I. Leaving the Nineteenth Century
. . .
The Supreme Court has been favored with superior service from its personnel and members.
There have been only four clerks of the Supreme Court in over a century: Robert D. Hoskins (1889-1917); John Henry Newton (March 1917 to October 1968); Luella Dunn (October 1968 to July 1992); and Penny Miller (July 1992 to the present).(124) All except Luella Dunn were lawyers. Including his prior time from April 1, 1913 as a deputy clerk,(125) Newton served fifty-five years in the clerk's office; and including her time as a deputy from September 1947, Dunn served the Court nearly forty-five years.(126)
Five justices served on the Court for more than a quarter century each: Justice Adolph M. Christianson (1914-1954, thirty-nine years and one month); Justice James Morris (1935-1964, thirty years); Justice Ralph J. Erickstad (1963-1992, thirty years); Justice William Nuessle (1922-1950, twenty-eight years); and Justice Thomas J. Burke (1939-1966, twenty-seven years, three months).(127)
This continuity by justices and staff has contributed to the institutional stability of the Court and the judicial system, where continuity and stability are valuable assets.(128)
124. Records of the Clerk of the Supreme Court of North Dakota.
[Y]ours truly came to Bismarck in April 1913 to become deputy clerk under Mr. Hoskins and served as such until March, 1917, when upon the resignation of Mr. Hoskins I was appointed clerk and have served until the present time. The clerk serves during the pleasure of the Court and in some way or other I do not seem to have incurred their displeasure.

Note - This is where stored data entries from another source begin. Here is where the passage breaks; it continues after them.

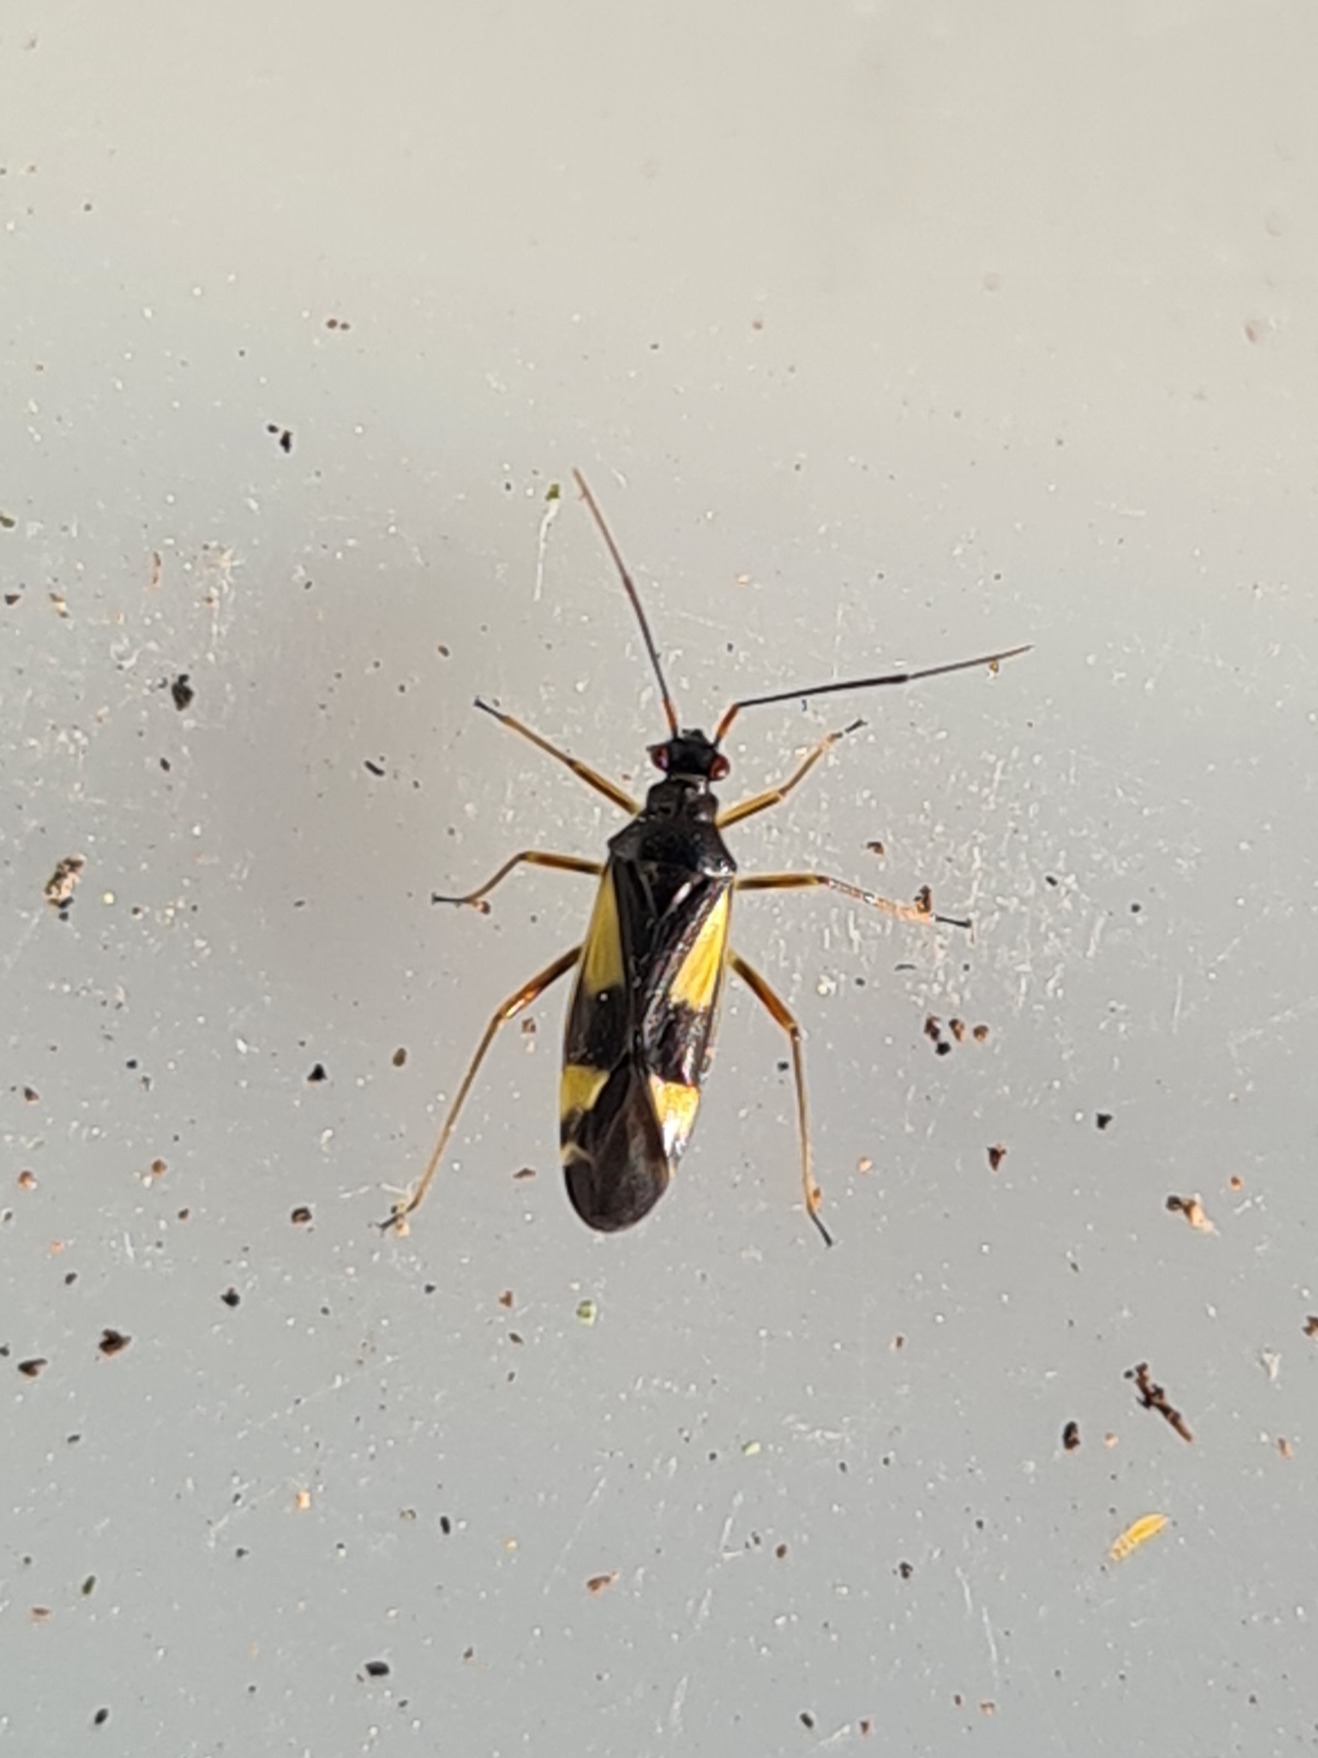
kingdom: Animalia
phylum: Arthropoda
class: Insecta
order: Hemiptera
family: Miridae
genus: Dryophilocoris
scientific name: Dryophilocoris flavoquadrimaculatus
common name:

Newton, supra note 5, at 5-6.
126. Luella Dunn became a national leader in her field. She was a charter member of the National Conference of Appellate Court Clerks, served on its Executive Committee (1973-74), and served as its president (1982-83). See Lu Dunn to Retire, Gavel (Journal of N.D. State. Bar Ass'n), April/May 1992, at 24. She was a member of the National Conference of Bar Examiners and served on its Executive Committee and as Treasurer in 1978. See id.
Penny Miller, Luella Dunn's successor, is similarly taking on a national leadership role with the National Conference of Appellate Court Clerks, having been elected Vice-President in 1999, placing her in position to become its president in 2001.
127. See Sketch, supra note 2, at 6-10, 18.
128. Until 1968, when the first deputy was added to the Clerk's office, the staff of the Court mainly consisted of the Clerk and the secretaries for each of the five justices. See Figures compiled by North Dakota Supreme Court Administrator's Office (on file with North Dakota Supreme Court Administrator). Since then five more positions have been added in the Clerk's office. See id. In 1971, the Court Administrator's office began, and 15 positions have been added there. See id. Among the judicial secretaries and clerical staff for the Clerk and Administrator's office, there have been a number who served the Court continuously for many years. See id. Those remembered with 25 years or more of service include: Rosaleen Fortune began 1959 and retired 1990 as a judicial secretary; Evaleen Klaudt began 1965 and retired 1995 as a judicial secretary; Mary Lee, Administrator's staff, began 1972 and retired 1997, but still works part-time; and Mary Lou Splonskowski, Administrator's staff, began 1974 and still there in 1999. See id. Two others still working at the court have nearly 25 years of service: Marla Laxdal began in the Clerk's office in 1975, and Marcella Kramer began in the Library in 1976. See id. Elmer J. DeWald served as bailiff, librarian, and reporter from 1962 to April 1990. See id.